* **Assignment**:
Restate verbatim the span of lines below between the line with "line: (806, 516)" and the line with "line: (266, 904) -> (157, 641), removed", including those two lines, and only that span.

* **Supplied records**:
=== Section Start ===
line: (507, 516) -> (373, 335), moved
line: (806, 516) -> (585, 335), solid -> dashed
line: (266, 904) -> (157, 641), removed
=== Section End ===
=== Section Start ===
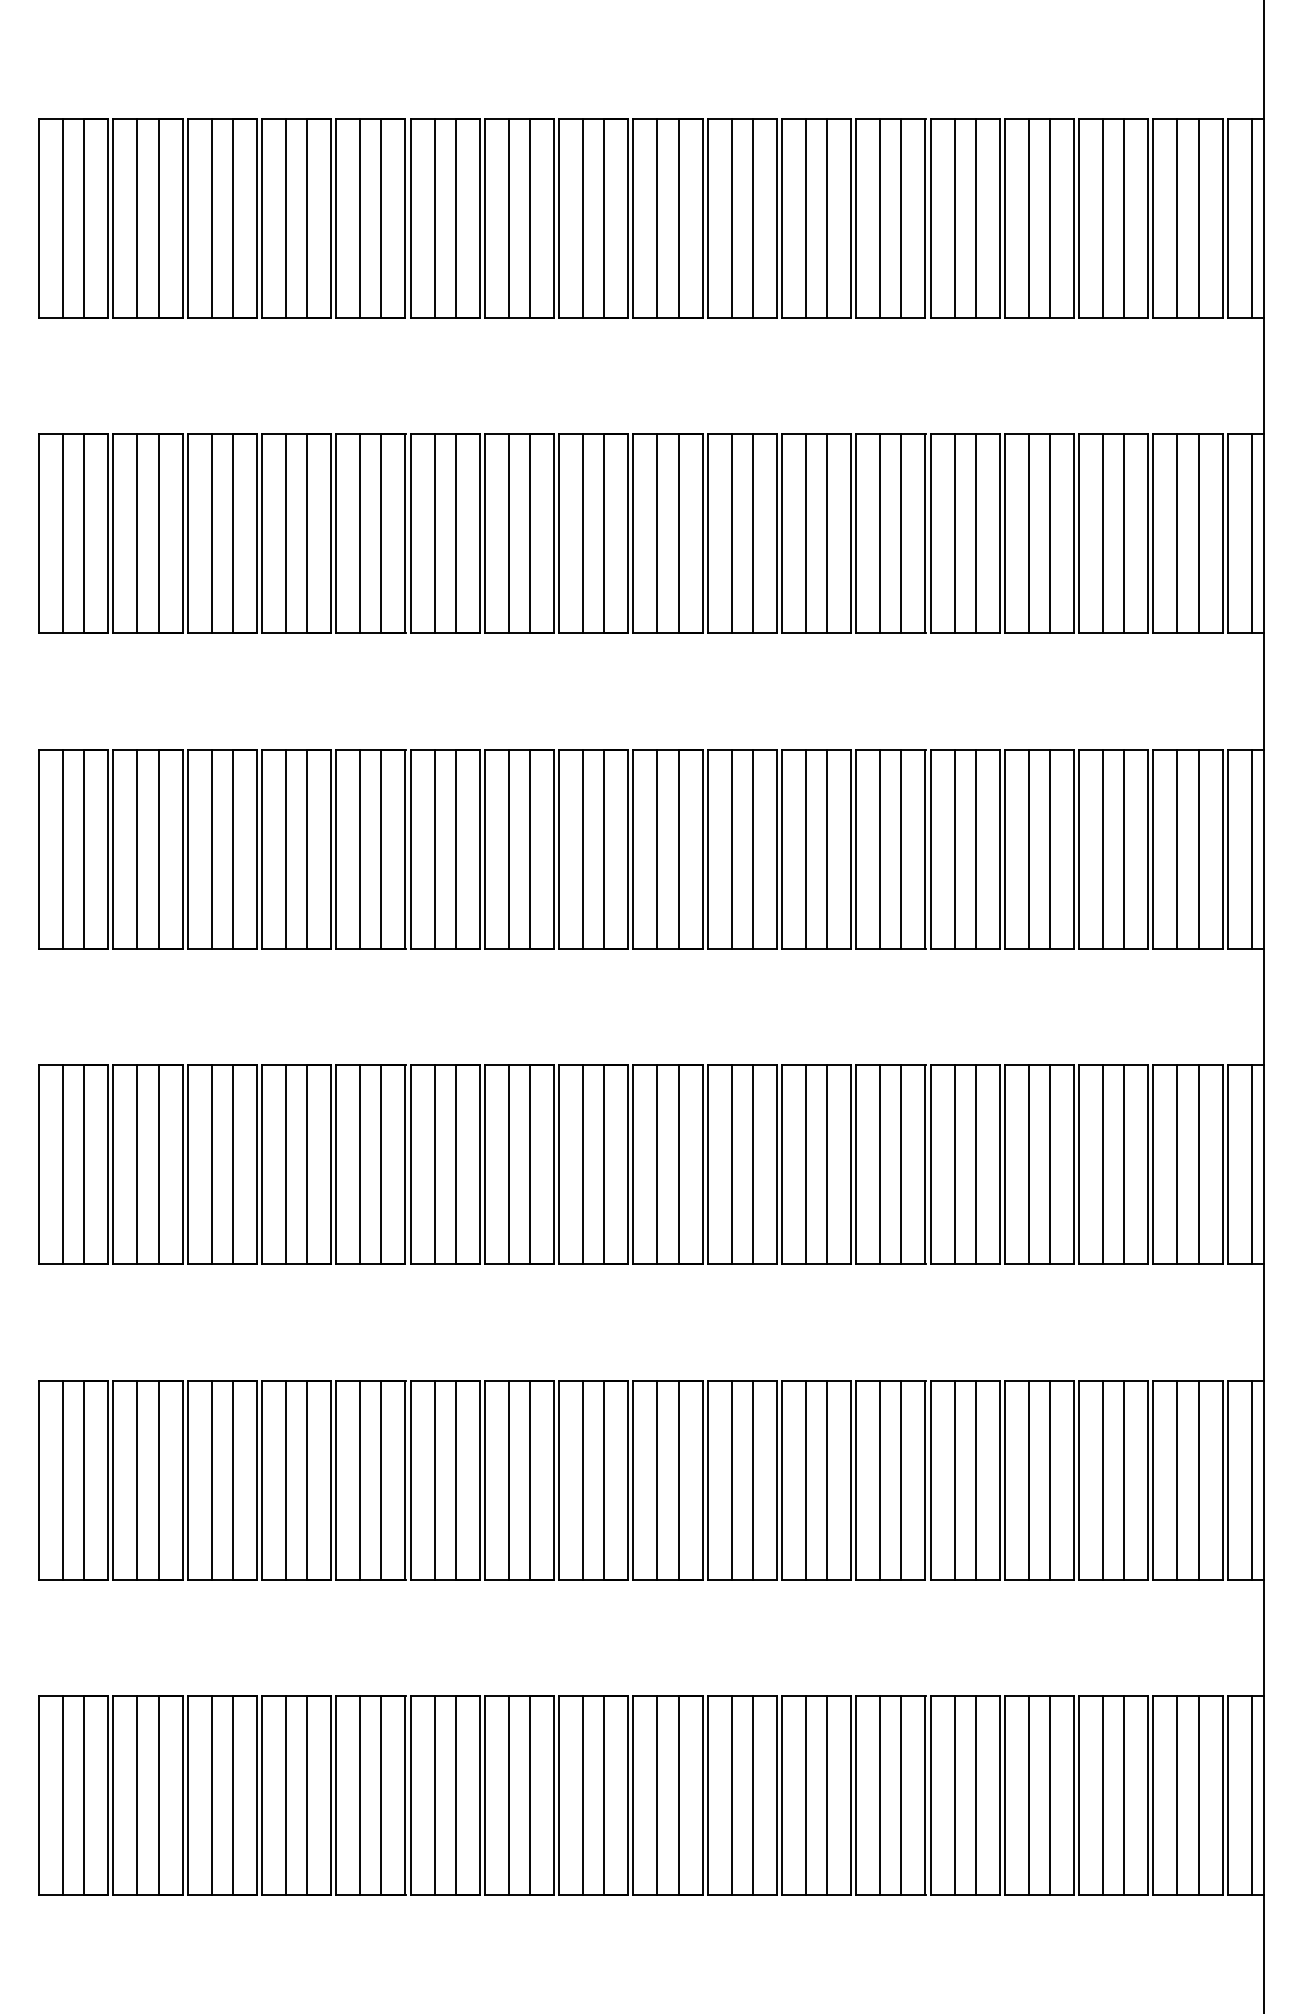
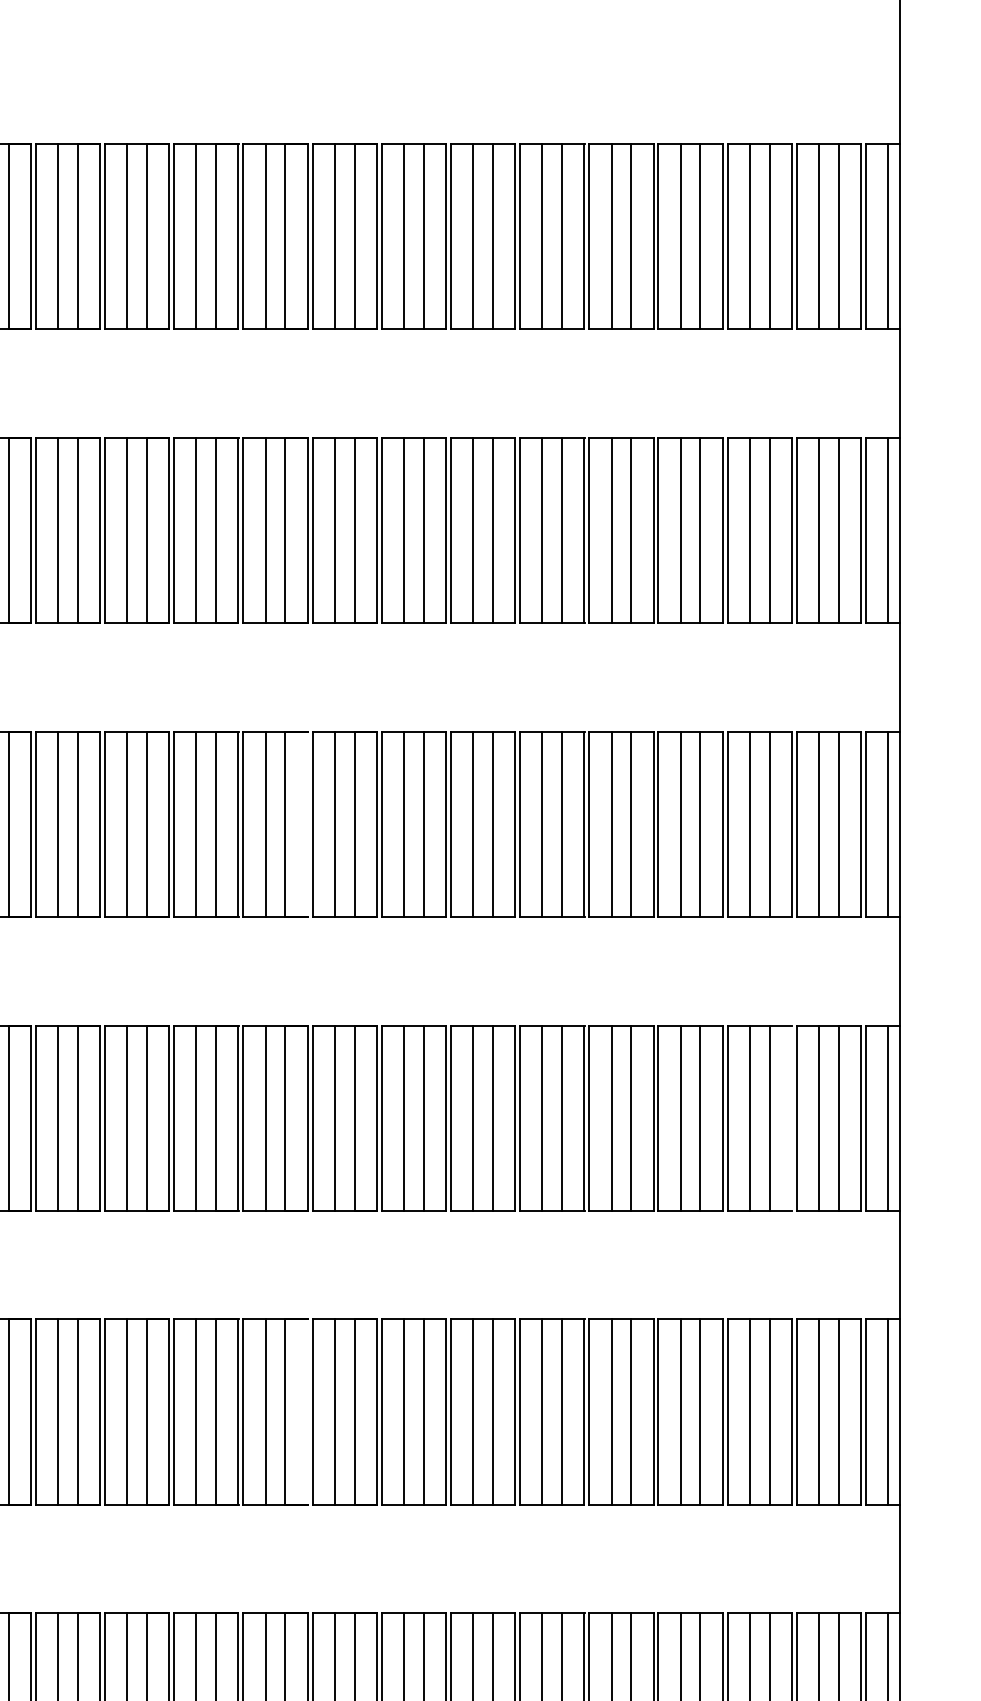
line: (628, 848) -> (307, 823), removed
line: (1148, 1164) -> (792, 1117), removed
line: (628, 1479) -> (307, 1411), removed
=== Section End ===
* **Response box**:
line: (806, 516) -> (585, 335), solid -> dashed
line: (266, 904) -> (157, 641), removed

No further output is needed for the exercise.